Draghi ha chiarito il tracciato per il completamento entro aprile del PNRR. Il PNRR non sarà riscritto completamente e rimandato al Parlamento. Il governo rafforzerà invece il piano precedente alla luce dei commenti ricevuti durante la discussione parlamentare in corso. Draghi ha detto che si tratterà, soprattutto, di rafforzare il PNRR in termini di obiettivi strategici e di riforme.
Ma dietro questa apparente continuità esistono importanti differenze. Quella principale è di aver chiarito fin dall’inizio quale debba essere il ruolo dello Stato e il perimetro dei suoi interventi nell’economia. “Compito dello Stato è utilizzare le leve della spesa per la ricerca e sviluppo, dell’istruzione e della formazione, della regolamentazione, dell’incentivazione e della tassazione”. Il precedente PNRR non chiariva esplicitamente la questione, ma sembrava orientato verso una maggiore presenza dello Stato nella gestione economica a partire dalla dimensione e dal ruolo previsto per gli investimenti pubblici. A questi il discorso di Draghi dedica meno di 10 righe. Lo Stato è comunque visto svolgere un ruolo essenziale: quello di creare le condizioni per la crescita. È significativo, in proposito, quanto Draghi ha detto su quel che serve per ridurre le diseguaglianze territoriali e di genere. Al Mezzogiorno serve la “capacità di attrarre investimenti privati”. Questo potrà anche richiedere investimenti pubblici, ma questi saranno utili solo irrobustendo le amministrazioni pubbliche che li gestiscono e creando “un ambiente dove legalità e sicurezza siano sempre garantite”. E sulla parità di genere non si punta sul “farisaico rispetto di quote rosa”, ma sul creare “parità di condizioni competitive tra generi”. Insomma occorre dare opportunità alle donne, per esempio attraverso “eguale accesso alla formazione” e “un sistema di welfare che permetta … di dedicare alla loro carriera le stesse energie dei loro colleghi uomini”.

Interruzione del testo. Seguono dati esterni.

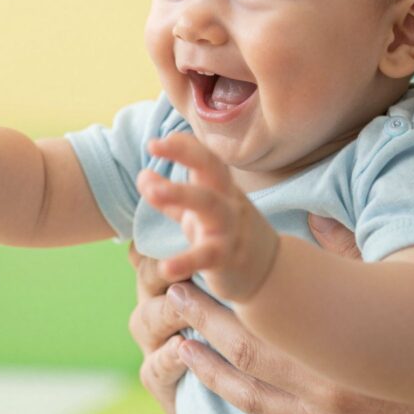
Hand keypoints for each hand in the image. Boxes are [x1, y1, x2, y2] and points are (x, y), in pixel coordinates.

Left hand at [132, 216, 413, 413]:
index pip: (276, 296)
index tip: (199, 246)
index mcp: (355, 333)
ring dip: (205, 343)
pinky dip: (227, 387)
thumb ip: (370, 259)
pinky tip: (202, 372)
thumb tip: (318, 221)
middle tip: (168, 279)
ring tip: (172, 318)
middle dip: (204, 306)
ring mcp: (330, 409)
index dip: (230, 272)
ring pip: (246, 374)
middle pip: (247, 334)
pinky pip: (265, 410)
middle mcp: (332, 373)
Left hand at [136, 132, 278, 301]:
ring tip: (153, 192)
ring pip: (210, 205)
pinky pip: (206, 256)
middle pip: (212, 170)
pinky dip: (185, 261)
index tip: (155, 143)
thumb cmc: (227, 234)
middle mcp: (228, 201)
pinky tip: (165, 268)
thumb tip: (143, 175)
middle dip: (186, 154)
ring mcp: (230, 228)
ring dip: (181, 193)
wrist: (271, 270)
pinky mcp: (227, 257)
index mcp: (220, 187)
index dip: (182, 146)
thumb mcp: (199, 212)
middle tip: (153, 146)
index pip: (205, 158)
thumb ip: (170, 197)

Le riforme necessarie per la crescita si inseriranno in questo approccio strategico. Quattro commenti in proposito. Primo, il precedente PNRR trascurava completamente la riforma del regime di concorrenza, che è ora invece tra le prime citate. Secondo, viene posta al centro della strategia di crescita la riforma del fisco, cosa del tutto appropriata, compreso la centralità della lotta all’evasione. Ma, nello sperare che si facciano significativi passi avanti in quest’area, occorre contare sull’abilità politica di Draghi nel riconciliare posizioni in materia a prima vista irriconciliabili come quella della Lega e del PD. Terzo, ho più volte sottolineato come gli investimenti pubblici e privati siano frenati dalla lentezza della nostra pubblica amministrazione (compreso nel comparto giustizia). L’enfasi data all’importanza della riforma della pubblica amministrazione è quindi del tutto appropriata. Resto però dubbioso che tale riforma possa essere basata solo sulle due direttrici menzionate: investimenti in connettività e formazione. Serve anche una gestione più moderna e manageriale degli uffici pubblici, basata sulla definizione di chiari obiettivi, premi e responsabilità, anche politiche, per il loro raggiungimento, come fatto, per esempio, con i Public Service Agreements introdotti alla fine degli anni ’90 dal governo Blair nel Regno Unito (la cui introduzione fu tentata in Italia una decina di anni fa, ma fallita in pratica). Il quarto punto riguarda un’omissione, l’unica che ho trovato, ma che mi sembra importante: il nostro paese ha un disperato bisogno di una massiccia semplificazione burocratica (normativa e regolamentare), condizione sine qua non per attirare investimenti privati in quantità adeguata. Alla semplificazione Draghi ha fatto solo pochi cenni.